The lateral pterygoid muscle (CN V3) is most commonly involved. Its activation during jaw opening and lateral excursion produces the characteristic winking — explaining why the phenomenon is most obvious during eating or speaking.
Amblyopia management is the clinical priority — not cosmesis. Patching therapy for the fellow eye must begin as early as possible in children under 8 years of age. Surgical timing should not delay amblyopia treatment.
Müllerectomy alone is insufficient for severe ptosis. When MRD1 is ≤1 mm, levator disinsertion and bilateral frontalis sling are required for symmetry. Warn parents that levator disinsertion renders the eye unable to close fully — requiring long-term lubrication.
Inform parents the jaw-winking may persist after ptosis correction, particularly after levator resection alone. Full disinsertion significantly reduces but may not completely eliminate the synkinesis.
Hering's law matters for surgical planning.
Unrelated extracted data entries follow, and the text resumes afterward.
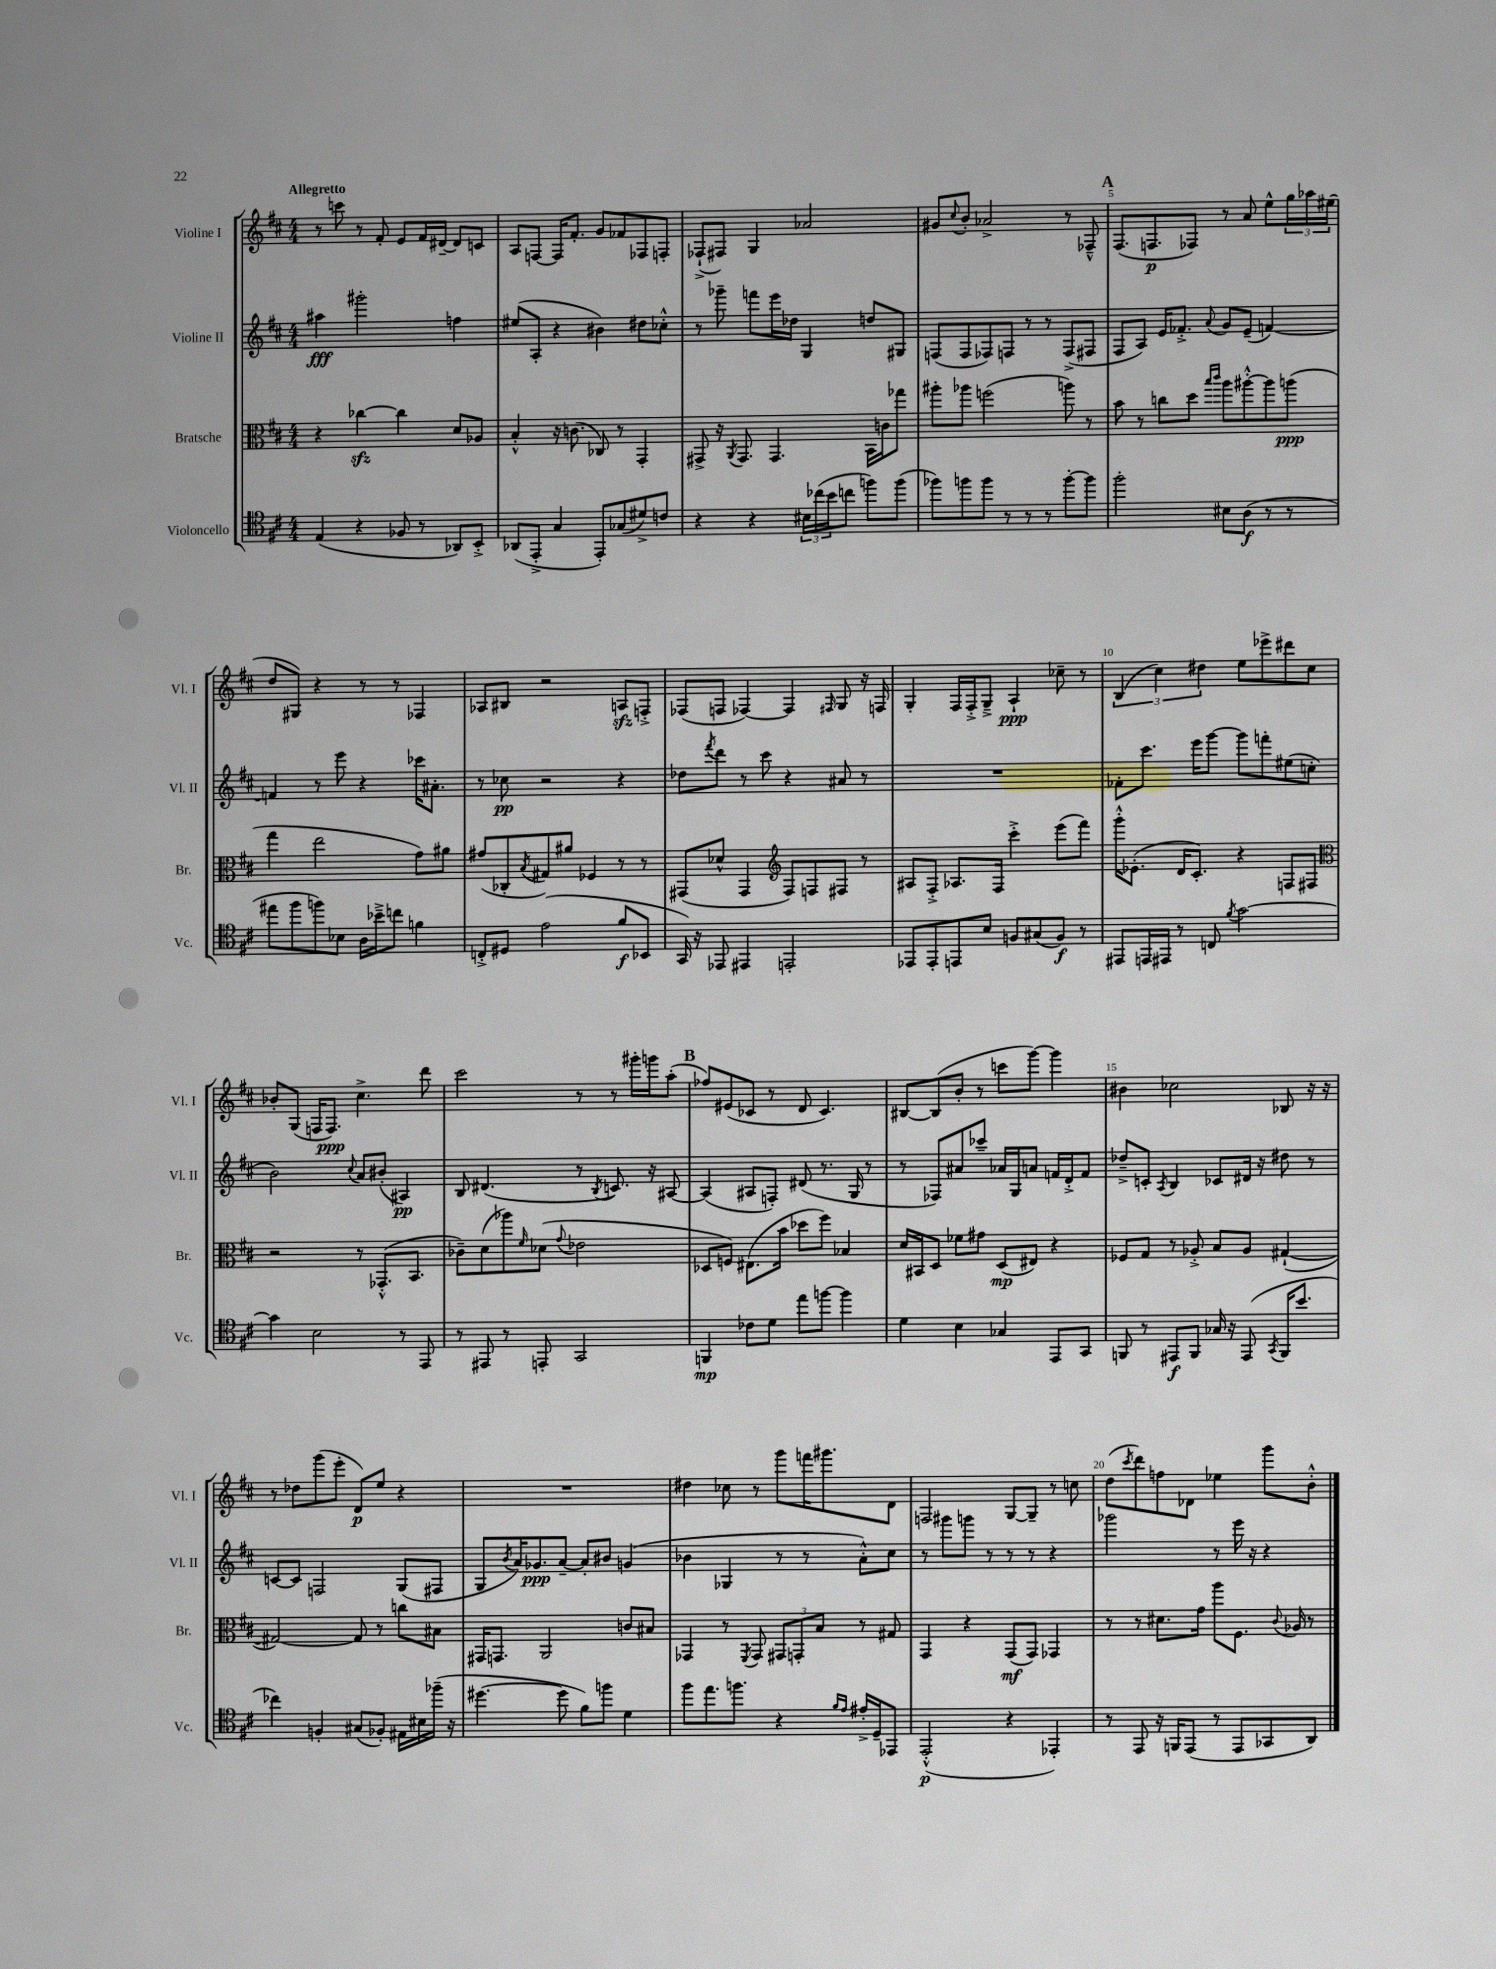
<<
\new StaffGroup <<
\new Staff = "s0" \with { instrumentName = "Violine I" shortInstrumentName = "Vl. I" } {
    \clef treble \key d \major \numericTimeSignature \time 4/4 \tempo "Allegretto"
    r8 c'''8 r8 fis'8-. e'8 fis'16 dis'16~-- dis'8 c'8 |
    a8 f8~ f16 fis'8.-. g'8 fes'8 fes8 f8-. |
    fes8-!->( fis8) g4 aes'2 |
    gis'8 \appoggiatura { cis''8 } b'8-. aes'2-> r8 fes8---^ |
    \mark \markup { \bold "A" } fis8.( f8.\p fes8) r8 a'8 e''8-^ \tuplet 3/2 { g''16 aes''16 eis''16( } |
    d''8 gis8) r4 r8 r8 fes4 |
    aes8 bis8 r2 a8\sfz f8-.-> |
    fes8( f8 fes4~) fes4 \grace { fis16 } g8 r16 f16 |
    g4-. fis16 fis16-.-> g8---> a4-!\ppp ces''8-- r8 |
    \tuplet 3/2 { b4( cis''4) dis''4 } e''8 ees'''8-> dis'''8 cis''8 |
    bes'8-. g8( f16 f8.\ppp) cis''4.-> d'''8 |
    cis'''2 r8 r8 gis'''16-. g'''16 a''8-.( |
    \mark \markup { \bold "B" } fes''8) eis'8( ces'8 r8 d'8 ces'4.) |
    bis8~ bis8( b'8-. r8 c'''8 g'''8~) g'''4 |
    bis'4 ces''2 bes8 r16 r16 |
    r8 des''8 g'''8( e'''8-. d'8\p) e''8 r4 |
    R1 |
    dis''4 ces''8 r8 g'''8 f'''16 gis'''8. d'8 |
    f2 g8~ g8-- r8 c''8 |
    d''8( \acciaccatura { cis'''8 } d'''8) f''8 des'8 ees''4 g'''8 b'8-.-^ \bar "|." |
}
\new Staff = "s1" \with { instrumentName = "Violine II" shortInstrumentName = "Vl. II" } {
    \clef treble \key d \major \numericTimeSignature \time 4/4
    ais''4\fff gis'''2-. f''4 |
    eis''8( a8-. r4 bis'4) dis''8 ces''8-.-^ |
    r8 ges'''8-- f'''8 e'''16 des''16 g4 d''8 gis8 |
    f8( f8 fes8) f8 r8 r8 f8->( fis8 |
    \mark \markup { \bold "A" } fis8 a8) e'16 fes'8.-.-> \appoggiatura { a'8 } g'8 e'8--( f'4~) |
    f'4 r8 e'''8 r4 ces'''16 ais'8.-. |
    r8 ces''8\pp r2 r4 |
    des''8 \acciaccatura { fis'''8 } d'''8 r8 cis'''8 r4 ais'8 r8 |
    R1 |
    fes'8-. cis'''8. e'''16 g'''8~ g'''8 f'''8-. eis''8( c''8-. |
    b'2) \appoggiatura { cis''8 } a'8 bis'8-.( ais4\pp) |
    b8 dis'4.( r8 \acciaccatura { b8 } c'8.) r16 ais8~ |
    \mark \markup { \bold "B" } ais4( ais8 f8-.) dis'8( r8. g16 r8 |
    r8 fes8) ais'8 ces'''8-- aes'16 g16 a'8 f'16 d'16-.-> f'8 |
    des''8---> c'8-. \acciaccatura { a8 } b4 ces'8 dis'16 r16 dis''8 r8 |
    c'8~ c'8 f2 g8( fis8 |
    g8 \acciaccatura { b'8 } a'16) ges'8.\ppp a'8~-- a'8-. bis'8 g'4( |
    bes'4 ges4 r8 r8 a'8-.-^) cis''8 |
    r8 gis'''8 g'''8 r8 r8 r8 r4 |
    ges'''2 r8 e'''16 r16 r4 \bar "|." |
}
\new Staff = "s2" \with { instrumentName = "Bratsche" shortInstrumentName = "Br." } {
    \clef alto \key d \major \numericTimeSignature \time 4/4
    r4 ces''4~\sfz ces''4 d'8 aes8 |
    b4-.-^ r16 c'8.( ces8) r8 g,4-. |
    gis,8-> r16 \acciaccatura { a,8 } gis,8. gis,4. b,16 c'16 ges''8 |
    ais''8-. aes''8 f''2( a''8) r8 |
    \mark \markup { \bold "A" } b'8 r8 c''8 d''8 \grace { b''16 cis'''16 } a''8 ais''8~-.-^ ais''8 a''8\ppp( |
    g''4 e''2 g'8) ais'8 |
    gis'8( ces8-. \acciaccatura { b8 } gis8) ais'8 fes4 r8 r8 |
    gis,8( des'8-^ gis,4 \clef treble fis8) f8 fis8 r8 |
    ais8 fis8-.-> aes8. fis16 cis'''4-.-> e'''8( fis'''8) |
    g'''16-.-^ ees'8.-.( d'16 cis'8.-.) r4 f8 fis8 |
    \clef alto r2 r8 ges,8.-.-^( b,8. |
    ces'8--) d'8( aes''8) \grace { fis'16 } des'8( \appoggiatura { g'8 } ees'2 |
    \mark \markup { \bold "B" } des8 f8) eis8.( b'16 des''8 fis''8) bes4 |
    d'16 bis,16 d8 fes'8 gis'8 d8\mp( eis8) r4 |
    fes8 g8 r8 aes8-.-> b8 aes8 gis4~-!( |
    gis2~) gis8 r8 c''8 bis8 |
    gis,16 g,8. a,2 c'8 bis8 |
    ges,4 r8 \acciaccatura { fis,8 } ges,8 \tuplet 3/2 { gis,8 g,8-. b8 } r8 gis8 |
    g,4 r4 g,8\mf( g,8) ges,4 |
    r8 r8 dis'8. g'16 a''8 fis8. \appoggiatura { cis'8 } aes16 r8 \bar "|." |
}
\new Staff = "s3" \with { instrumentName = "Violoncello" shortInstrumentName = "Vc." } {
    \clef tenor \key d \major \numericTimeSignature \time 4/4
    e4( r4 fes8 r8 aes,8) b,8-.-> |
    aes,8( e,8-.-> g4 e,8-.) ges8( dis'8->) c'8 |
    r4 r4 \tuplet 3/2 { bis16 ces''16( b'16 } c''8 f''8) f''8( |
    fes''8) f''8 f''8 r8 r8 r8 f''8~-. f''8 |
    \mark \markup { \bold "A" } fis''2-. bis8 a8\f( r8 r8 |
    eis''8 fis''8 f''8) bes8 a16 bes'16---> c''8 f'4 |
    c8-.-> dis8 e'2( fis'8\f bes,8 |
    g,16) r16 ees,8 eis,4 e,2-. |
    ees,8 ees,8-. e,8 b8 f8 gis8( f8\f) r8 |
    eis,8 e,16 eis,16 r8 c8 \acciaccatura { fis'8 } g'2~ |
    g'4 b2 r8 e,8 |
    r8 eis,8 r8 e,8-. g,2 |
    \mark \markup { \bold "B" } f,4\mp ces'8 d'8 e''8 f''8~ f''4 |
    d'4 b4 ges4 e,8 g,8 |
    f,8 r8 eis,8\f f,8 ges16 r16 eis,8( \acciaccatura { g,8 } f,16 b'8. |
    ces''4) f4-. gis8( fes8-.) eis16 bis16 fes''16--( r16 |
    dis''4.~ dis''8 fis'8) f''8 d'4 |
    fis''8 e''8. f''8. r4 \grace { fis'16 e'16 } eis'16-.-> d16-- ees,8 |
    e,2-.-^\p( r4 ees,4-.) |
    r8 e,8 r16 f,16 e,8( r8 e,8 ges,8 a,8) \bar "|." |
}
>>
>>
\layout { \context { \Score \override BarNumber.break-visibility = ##(#f #t #t) barNumberVisibility = #(every-nth-bar-number-visible 5) } }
When unilateral levator excision is performed, the fellow lid may become ptotic due to the bilateral innervation drive being disrupted. Bilateral surgery may be required for a symmetric cosmetic result.
Singapore Optometry Scope Note: Refer to paediatric ophthalmologist for amblyopia assessment and management — this is time-critical in children under 8 years. Document MRD1 in primary gaze and with all jaw movements. Video documentation is strongly recommended. MRI referral is appropriate if associated neurological features are present.